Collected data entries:

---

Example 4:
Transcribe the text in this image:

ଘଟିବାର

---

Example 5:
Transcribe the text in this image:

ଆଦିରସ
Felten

* Assigned task
Every entry above should be transcribed exactly and in full.

* Exercise response
---

Example 4:
Transcribe the text in this image:

ଘଟିବାର

---

Example 5:
Transcribe the text in this image:

ଆଦିରସ
Felten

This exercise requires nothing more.